Extrahierter Text |
((
Und immer wieder Bombenangriffe

So schrieb sie am 14. März 1941: „Nachts 4 Uhr im Bett. Ich kann nicht schlafen. Vieles liegt hinter mir, tolle Luftangriffe. Nacht für Nacht, das Elend steigert sich. Ganze Straßen zerstört. Was ist noch ein Menschenleben. Alles geht vor die Hunde und wofür. Für Größenwahn. Die Blüte, unsere Jugend, verblutet wieder einmal.“

Über das Kriegsgeschehen informierte sie sich auch durch englisches Radio und hielt in ihrem Tagebuch einige damals illegale Aktivitäten fest, zudem wurde sie wegen eines Briefes, den sie von ihrer Tochter erhalten hatte, von der Gestapo einbestellt, berichtet Clare Westmacott. Dieses Tagebuch müsse sie heimlich geführt haben. Nach ihrer Handschrift zu urteilen habe sie manchmal in großer Eile geschrieben. „Es war mitunter sehr gefährlich, was sie aufgeschrieben hat. Als Reinhard Heydrich getötet wurde, schrieb sie: »Je schneller die alle dran kommen, desto besser.«“ Heydrich war einer der Hauptorganisatoren des Holocaust.
))
Ziel der Aufgabe |
Ersetze im Abschnitt des Textes über die Bombenangriffe zwischen „Über das Kriegsgeschehen“ und „Hauptorganisatoren des Holocaust.“, beide einschließlich, „Tagebuch“ durch „Notizbuch“ und gib den geänderten Abschnitt wieder. Die anschließenden Daten stammen aus einer anderen Quelle.

Datenauszug |
((
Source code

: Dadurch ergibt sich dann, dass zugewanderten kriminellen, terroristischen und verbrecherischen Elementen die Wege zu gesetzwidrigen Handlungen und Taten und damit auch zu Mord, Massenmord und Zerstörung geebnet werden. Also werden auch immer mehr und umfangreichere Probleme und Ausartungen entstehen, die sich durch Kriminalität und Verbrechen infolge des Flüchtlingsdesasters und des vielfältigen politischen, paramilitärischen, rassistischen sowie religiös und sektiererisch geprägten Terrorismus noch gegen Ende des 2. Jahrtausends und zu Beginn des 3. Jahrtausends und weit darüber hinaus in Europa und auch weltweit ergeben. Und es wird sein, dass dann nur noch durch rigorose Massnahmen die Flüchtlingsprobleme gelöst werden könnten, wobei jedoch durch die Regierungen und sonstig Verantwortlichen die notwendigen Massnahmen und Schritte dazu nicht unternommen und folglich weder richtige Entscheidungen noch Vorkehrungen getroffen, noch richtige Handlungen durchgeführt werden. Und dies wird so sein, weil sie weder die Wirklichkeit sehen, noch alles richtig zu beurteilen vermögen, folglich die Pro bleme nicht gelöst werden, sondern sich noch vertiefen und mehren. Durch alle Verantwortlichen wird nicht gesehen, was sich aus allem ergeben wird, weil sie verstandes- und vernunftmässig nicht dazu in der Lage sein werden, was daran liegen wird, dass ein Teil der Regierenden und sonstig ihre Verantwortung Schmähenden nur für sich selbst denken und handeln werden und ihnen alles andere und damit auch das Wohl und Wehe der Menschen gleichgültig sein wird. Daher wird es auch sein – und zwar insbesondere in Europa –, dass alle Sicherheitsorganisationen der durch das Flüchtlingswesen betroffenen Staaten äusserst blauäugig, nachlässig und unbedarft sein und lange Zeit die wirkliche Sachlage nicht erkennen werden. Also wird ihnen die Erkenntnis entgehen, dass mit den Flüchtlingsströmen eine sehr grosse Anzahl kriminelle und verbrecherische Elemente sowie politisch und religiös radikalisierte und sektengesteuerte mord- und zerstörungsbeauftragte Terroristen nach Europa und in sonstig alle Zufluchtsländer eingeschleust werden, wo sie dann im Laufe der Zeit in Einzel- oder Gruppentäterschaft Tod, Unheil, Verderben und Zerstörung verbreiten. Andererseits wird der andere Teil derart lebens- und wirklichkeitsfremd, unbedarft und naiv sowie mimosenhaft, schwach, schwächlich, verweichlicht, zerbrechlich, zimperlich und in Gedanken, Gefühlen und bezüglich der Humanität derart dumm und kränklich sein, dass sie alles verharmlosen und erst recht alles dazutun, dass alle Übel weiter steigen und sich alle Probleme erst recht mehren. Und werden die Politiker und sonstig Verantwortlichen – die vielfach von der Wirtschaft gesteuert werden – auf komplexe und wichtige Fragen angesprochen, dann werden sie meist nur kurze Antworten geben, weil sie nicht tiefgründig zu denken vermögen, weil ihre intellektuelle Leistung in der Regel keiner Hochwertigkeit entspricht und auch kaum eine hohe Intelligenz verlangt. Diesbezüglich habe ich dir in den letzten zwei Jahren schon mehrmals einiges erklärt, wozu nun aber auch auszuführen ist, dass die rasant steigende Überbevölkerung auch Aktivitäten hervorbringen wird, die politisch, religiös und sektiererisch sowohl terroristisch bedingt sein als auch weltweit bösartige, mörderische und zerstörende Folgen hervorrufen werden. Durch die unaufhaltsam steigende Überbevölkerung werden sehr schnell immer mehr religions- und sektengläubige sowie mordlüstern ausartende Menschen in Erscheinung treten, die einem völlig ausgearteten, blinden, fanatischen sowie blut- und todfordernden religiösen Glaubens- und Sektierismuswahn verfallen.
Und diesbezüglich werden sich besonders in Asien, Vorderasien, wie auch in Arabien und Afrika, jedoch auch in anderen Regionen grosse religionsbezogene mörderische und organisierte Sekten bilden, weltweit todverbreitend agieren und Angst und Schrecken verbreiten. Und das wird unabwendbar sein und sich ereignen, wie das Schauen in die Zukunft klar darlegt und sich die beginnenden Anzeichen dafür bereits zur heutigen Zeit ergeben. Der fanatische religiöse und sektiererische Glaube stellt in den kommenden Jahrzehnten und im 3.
))
Ergebnis der Aufgabe |
Über das Kriegsgeschehen informierte sie sich auch durch englisches Radio und hielt in ihrem Notizbuch einige damals illegale Aktivitäten fest, zudem wurde sie wegen eines Briefes, den sie von ihrer Tochter erhalten hatte, von der Gestapo einbestellt, berichtet Clare Westmacott. Dieses Notizbuch müsse sie heimlich geführt haben. Nach ihrer Handschrift zu urteilen habe sie manchmal in großer Eile geschrieben. „Es war mitunter sehr gefährlich, was sie aufgeschrieben hat. Als Reinhard Heydrich getötet wurde, schrieb sie: »Je schneller die alle dran kommen, desto besser.«“ Heydrich war einer der Hauptorganisatoren des Holocaust.